BEGIN TYPING YOUR SEARCH ABOVE AND PRESS RETURN TO SEARCH. PRESS ESC TO CANCEL

2. Geç Antik Dönemde Arabistan: Ana Hatları ile Muhammed Zamanında Yarımadadaki Kültürel Durum – THE QUR’AN IN CONTEXT (Bağlamı İçinde Kur’an) Özet

Yazar: Barbara Finster. Bamberg (Almanya) Otto-Friedrich üniversitesi İslam sanatları bölümü emekli profesörü. Bağdad (Irak) ve San’a (Yemen) de Alman Arkeoloji Enstitüsü adına görev yapmış ve Suriye, Irak, İran ve Yemen’deki kazılara katılmıştır. Geç antik dönem ve erken İslam sanatına dair yayımlanmış birçok araştırması vardır.

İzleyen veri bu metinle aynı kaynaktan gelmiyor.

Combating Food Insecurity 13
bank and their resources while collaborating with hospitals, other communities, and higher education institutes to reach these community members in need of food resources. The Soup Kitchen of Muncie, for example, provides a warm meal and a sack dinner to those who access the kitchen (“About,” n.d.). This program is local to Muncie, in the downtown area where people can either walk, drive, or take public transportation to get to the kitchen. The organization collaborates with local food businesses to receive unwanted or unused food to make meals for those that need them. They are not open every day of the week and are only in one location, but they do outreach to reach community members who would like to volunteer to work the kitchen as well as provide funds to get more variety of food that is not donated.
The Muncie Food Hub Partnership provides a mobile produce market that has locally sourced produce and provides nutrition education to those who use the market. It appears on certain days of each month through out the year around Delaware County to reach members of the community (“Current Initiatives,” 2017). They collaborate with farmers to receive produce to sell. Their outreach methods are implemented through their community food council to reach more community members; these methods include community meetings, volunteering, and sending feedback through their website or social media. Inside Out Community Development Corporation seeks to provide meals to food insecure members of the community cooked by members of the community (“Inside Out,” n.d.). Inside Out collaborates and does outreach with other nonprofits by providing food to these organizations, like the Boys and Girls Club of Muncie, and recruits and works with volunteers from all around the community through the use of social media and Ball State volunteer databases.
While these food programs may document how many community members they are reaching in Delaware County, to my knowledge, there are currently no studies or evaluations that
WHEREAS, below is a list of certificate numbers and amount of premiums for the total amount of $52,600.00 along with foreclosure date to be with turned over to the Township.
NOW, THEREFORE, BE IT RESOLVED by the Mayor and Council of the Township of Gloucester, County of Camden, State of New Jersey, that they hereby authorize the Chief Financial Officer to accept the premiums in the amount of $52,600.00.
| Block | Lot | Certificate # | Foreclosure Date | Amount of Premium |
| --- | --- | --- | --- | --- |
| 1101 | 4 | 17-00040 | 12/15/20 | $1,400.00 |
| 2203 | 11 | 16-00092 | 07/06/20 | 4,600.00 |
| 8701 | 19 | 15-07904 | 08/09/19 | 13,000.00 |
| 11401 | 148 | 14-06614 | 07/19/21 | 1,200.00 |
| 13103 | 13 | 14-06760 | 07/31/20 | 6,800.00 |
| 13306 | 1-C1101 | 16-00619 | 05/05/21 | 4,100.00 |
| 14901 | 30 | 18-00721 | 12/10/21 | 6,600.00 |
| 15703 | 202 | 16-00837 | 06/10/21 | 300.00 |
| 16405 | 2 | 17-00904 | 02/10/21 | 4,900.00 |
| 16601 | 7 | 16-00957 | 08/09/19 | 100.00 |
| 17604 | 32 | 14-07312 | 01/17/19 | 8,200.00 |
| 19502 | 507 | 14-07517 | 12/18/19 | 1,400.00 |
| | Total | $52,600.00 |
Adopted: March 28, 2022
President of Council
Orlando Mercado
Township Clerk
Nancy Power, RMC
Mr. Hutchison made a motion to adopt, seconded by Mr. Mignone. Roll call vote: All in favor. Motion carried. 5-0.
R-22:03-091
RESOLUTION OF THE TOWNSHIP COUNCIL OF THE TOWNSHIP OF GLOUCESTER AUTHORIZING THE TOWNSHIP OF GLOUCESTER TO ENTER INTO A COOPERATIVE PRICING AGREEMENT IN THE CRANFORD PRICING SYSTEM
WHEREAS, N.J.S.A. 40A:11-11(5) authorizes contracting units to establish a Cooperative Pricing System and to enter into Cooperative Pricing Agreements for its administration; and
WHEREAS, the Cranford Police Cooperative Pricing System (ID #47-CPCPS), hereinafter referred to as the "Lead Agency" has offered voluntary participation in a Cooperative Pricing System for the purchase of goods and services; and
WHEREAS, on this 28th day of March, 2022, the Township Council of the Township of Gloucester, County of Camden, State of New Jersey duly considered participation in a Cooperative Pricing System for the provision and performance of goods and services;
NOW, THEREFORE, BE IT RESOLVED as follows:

Bölgenin geç antik dönemde Hz. Muhammed zamanındaki durumuna dair arkeolojik ağırlıklı bir araştırma olarak ülkemizdeki konuyla ilgili birikimin henüz yabancısı olan pek çok önemli  hususa, özellikle de arkeolojik gelişmelere ışık tutucu, haritalarla zenginleştirilmiş bir makaledir.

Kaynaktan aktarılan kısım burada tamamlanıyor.